Nelle case difficilmente si trova in concentrazione pericolosa oltre il primo piano, in quanto si diluisce espandendosi dal terreno: si può neutralizzare aerando i sotterranei o intercapedini (anche con ventole) e sigillando accuratamente i passaggi verticali delle tubazioni (bastano crepe capillari perché riesca a passare agli ambienti superiori).


MICROFAGLIE
Analogamente a quello che avviene per le grandi faglie continentali (zolle tettoniche, ecc.), in corrispondenza delle quali, a causa di enormi pressioni e attriti, vengono liberate energie ad alta intensità, anche quando si formano piccole o piccolissime faglie nel sottosuolo (spezzature del terreno soggette a spinte contrastanti) si libera energia radiante con raggi alfa, beta e gamma, in quantità e intensità variabili a seconda delle forze e attriti generati.
Anche queste emanazioni rientrano nella categoria delle energie non in fase con gli organismi viventi e sono pertanto dannose per la salute.

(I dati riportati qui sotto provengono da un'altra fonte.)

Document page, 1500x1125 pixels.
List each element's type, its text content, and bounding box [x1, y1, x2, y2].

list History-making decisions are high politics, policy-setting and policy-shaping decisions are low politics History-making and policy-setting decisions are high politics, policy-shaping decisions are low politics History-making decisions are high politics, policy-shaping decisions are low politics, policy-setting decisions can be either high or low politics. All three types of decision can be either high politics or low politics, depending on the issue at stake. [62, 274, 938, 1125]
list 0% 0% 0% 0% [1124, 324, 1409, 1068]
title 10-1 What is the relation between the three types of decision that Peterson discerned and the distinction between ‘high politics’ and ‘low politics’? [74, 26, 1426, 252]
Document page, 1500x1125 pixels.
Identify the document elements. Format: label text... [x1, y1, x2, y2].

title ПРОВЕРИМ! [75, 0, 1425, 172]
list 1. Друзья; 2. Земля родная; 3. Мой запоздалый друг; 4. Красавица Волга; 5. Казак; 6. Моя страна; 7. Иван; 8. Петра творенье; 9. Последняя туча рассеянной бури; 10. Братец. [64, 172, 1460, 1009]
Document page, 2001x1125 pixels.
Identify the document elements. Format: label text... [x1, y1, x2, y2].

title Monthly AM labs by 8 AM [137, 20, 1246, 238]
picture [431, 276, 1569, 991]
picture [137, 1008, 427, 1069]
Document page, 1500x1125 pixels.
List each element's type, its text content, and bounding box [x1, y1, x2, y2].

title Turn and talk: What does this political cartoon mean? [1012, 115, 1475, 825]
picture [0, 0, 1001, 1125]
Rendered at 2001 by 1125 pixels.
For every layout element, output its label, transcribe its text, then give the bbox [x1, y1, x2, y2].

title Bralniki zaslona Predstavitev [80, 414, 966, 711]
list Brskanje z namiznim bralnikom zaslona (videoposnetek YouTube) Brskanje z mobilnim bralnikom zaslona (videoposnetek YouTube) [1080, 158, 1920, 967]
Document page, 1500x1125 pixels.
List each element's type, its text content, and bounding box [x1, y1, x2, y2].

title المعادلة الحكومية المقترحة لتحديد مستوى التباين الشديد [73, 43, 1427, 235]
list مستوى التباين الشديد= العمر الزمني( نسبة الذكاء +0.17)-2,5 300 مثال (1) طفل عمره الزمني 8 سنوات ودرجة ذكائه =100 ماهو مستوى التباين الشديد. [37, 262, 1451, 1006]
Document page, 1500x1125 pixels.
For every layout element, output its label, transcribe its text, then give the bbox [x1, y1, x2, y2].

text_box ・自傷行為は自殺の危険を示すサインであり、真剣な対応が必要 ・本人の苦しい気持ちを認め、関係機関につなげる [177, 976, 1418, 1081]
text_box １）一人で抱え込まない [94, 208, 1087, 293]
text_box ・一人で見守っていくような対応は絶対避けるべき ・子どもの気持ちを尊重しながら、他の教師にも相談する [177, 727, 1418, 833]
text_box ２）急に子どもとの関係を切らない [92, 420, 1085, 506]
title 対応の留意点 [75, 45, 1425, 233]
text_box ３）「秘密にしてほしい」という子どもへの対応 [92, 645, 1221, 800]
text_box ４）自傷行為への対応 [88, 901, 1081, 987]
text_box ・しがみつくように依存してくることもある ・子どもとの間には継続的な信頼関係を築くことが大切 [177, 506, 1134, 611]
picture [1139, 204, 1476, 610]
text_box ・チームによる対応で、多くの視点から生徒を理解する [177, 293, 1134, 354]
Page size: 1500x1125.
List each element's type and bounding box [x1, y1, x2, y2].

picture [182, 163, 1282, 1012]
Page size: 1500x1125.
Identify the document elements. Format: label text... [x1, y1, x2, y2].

Si rilevano con metodo radiestesico perché non ci sono apparecchiature elettroniche che riescano, individuando i vari raggi emessi, ad attribuirli ad una fonte invece che ad un'altra. I campioni d'acqua informata utilizzati in abbinamento al Bio-tensor sono tarati sul relativo spettro di energia di intensità ritenuta significativa dal punto di vista della pericolosità, così come gli altri campioni utilizzati per i vari rilevamenti radiestesici.


CONCLUSIONI
Il metodo migliore per proteggersi da tutte queste radianze (dette geopatogene) è di porre schermi che ne impediscano il passaggio nei luoghi in cui si attuano prolungate ed abituali permanenze (soprattutto durante il sonno).
Nello stesso tempo è fondamentale che tali schermi non siano soggetti a saturazione, cioè non entrino in risonanza permanente con le onde con cui si scontrano, perché in tal caso, in tempi più o meno lunghi, invece di proteggere porterebbero ad un aggravamento del flusso di energia negativa.
La soluzione ottimale è quella di schermi deflettenti, cioè di strutture che, grazie al campo di energia delle sostanze impiegate, impediscono l'attraversamento delle onde di energia non in fase e quindi non si saturano.
Nello stesso tempo è importante che siano opportunamente tarate per lasciar passare energie positive come le onde Shumann (energia terrestre di cui, come dei raggi cosmici filtrati dall'atmosfera, abbiamo bisogno).